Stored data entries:
*** Begin section ***
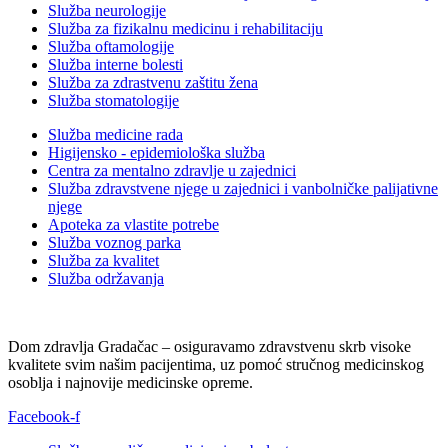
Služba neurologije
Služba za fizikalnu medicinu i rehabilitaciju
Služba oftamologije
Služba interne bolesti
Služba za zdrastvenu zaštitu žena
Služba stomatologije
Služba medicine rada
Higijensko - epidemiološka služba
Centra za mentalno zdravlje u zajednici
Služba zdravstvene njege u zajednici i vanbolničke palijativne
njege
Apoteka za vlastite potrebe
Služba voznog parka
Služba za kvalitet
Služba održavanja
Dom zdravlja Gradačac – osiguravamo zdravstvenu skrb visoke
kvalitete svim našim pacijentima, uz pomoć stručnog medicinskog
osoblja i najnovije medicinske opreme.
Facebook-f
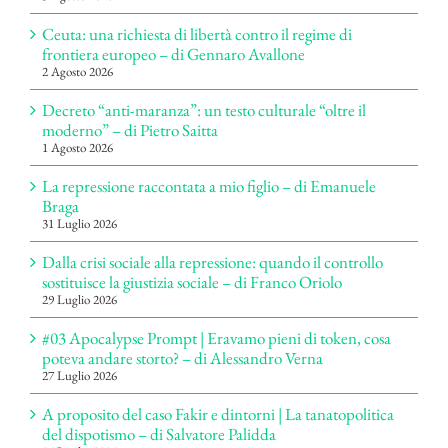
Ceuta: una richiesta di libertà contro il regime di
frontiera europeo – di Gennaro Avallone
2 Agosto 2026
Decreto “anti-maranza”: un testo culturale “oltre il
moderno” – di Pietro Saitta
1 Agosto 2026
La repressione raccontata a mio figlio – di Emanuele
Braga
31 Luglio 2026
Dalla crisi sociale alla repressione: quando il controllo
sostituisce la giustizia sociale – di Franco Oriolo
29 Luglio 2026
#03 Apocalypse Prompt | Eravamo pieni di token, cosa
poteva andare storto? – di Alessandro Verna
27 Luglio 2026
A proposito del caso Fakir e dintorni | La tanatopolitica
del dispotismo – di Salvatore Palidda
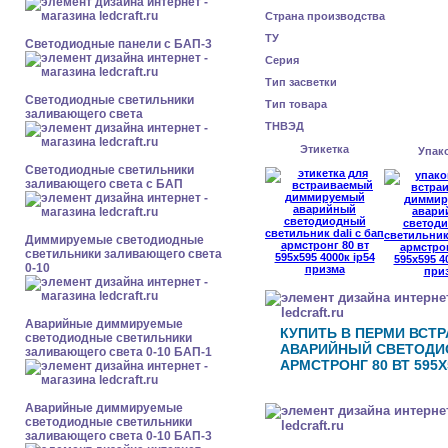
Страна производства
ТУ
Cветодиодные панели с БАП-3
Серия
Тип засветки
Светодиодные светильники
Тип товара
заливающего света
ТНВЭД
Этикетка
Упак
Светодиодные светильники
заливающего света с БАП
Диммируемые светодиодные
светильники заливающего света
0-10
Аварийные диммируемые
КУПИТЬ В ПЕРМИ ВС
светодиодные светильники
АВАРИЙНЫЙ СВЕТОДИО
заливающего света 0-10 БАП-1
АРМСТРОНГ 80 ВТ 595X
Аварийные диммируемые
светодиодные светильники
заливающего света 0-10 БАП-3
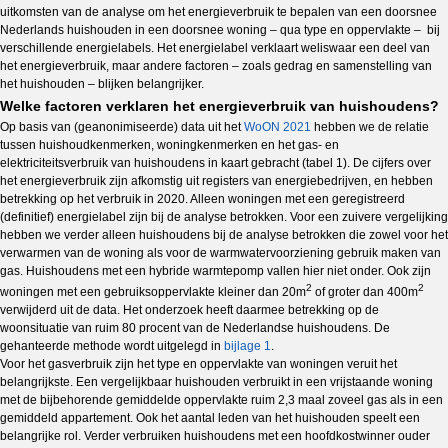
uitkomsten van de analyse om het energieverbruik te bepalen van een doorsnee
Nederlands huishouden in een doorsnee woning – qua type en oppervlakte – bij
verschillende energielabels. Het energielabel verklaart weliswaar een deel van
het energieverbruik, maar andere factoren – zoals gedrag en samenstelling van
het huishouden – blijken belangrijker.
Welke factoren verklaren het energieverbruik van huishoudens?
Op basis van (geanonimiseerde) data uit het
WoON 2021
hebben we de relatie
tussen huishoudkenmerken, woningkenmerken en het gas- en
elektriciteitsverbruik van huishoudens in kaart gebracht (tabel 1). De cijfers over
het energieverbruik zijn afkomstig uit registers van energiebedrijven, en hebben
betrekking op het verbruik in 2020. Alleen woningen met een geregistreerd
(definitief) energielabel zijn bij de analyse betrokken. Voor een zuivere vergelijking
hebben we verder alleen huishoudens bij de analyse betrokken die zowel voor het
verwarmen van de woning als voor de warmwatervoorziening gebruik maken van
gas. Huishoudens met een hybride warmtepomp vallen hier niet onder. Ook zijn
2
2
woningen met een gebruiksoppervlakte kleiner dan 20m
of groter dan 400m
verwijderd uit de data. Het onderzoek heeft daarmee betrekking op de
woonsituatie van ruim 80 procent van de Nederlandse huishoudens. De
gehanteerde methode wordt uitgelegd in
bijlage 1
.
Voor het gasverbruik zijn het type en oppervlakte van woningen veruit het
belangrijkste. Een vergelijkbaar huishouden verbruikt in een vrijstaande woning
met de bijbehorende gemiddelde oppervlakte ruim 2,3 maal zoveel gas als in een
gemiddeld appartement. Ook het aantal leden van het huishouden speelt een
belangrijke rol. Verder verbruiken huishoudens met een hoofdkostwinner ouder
*** End section ***
■ Problem to solve
What is needed is an exact copy of the lines above, from the one containing "het energieverbruik, maar" through the one containing "(definitief) energielabel zijn", with nothing added.

■ Exercise result
het energieverbruik, maar andere factoren – zoals gedrag en samenstelling van
het huishouden – blijken belangrijker.
Welke factoren verklaren het energieverbruik van huishoudens?
Op basis van (geanonimiseerde) data uit het
WoON 2021
hebben we de relatie
tussen huishoudkenmerken, woningkenmerken en het gas- en
elektriciteitsverbruik van huishoudens in kaart gebracht (tabel 1). De cijfers over
het energieverbruik zijn afkomstig uit registers van energiebedrijven, en hebben
betrekking op het verbruik in 2020. Alleen woningen met een geregistreerd
(definitief) energielabel zijn bij de analyse betrokken. Voor een zuivere vergelijking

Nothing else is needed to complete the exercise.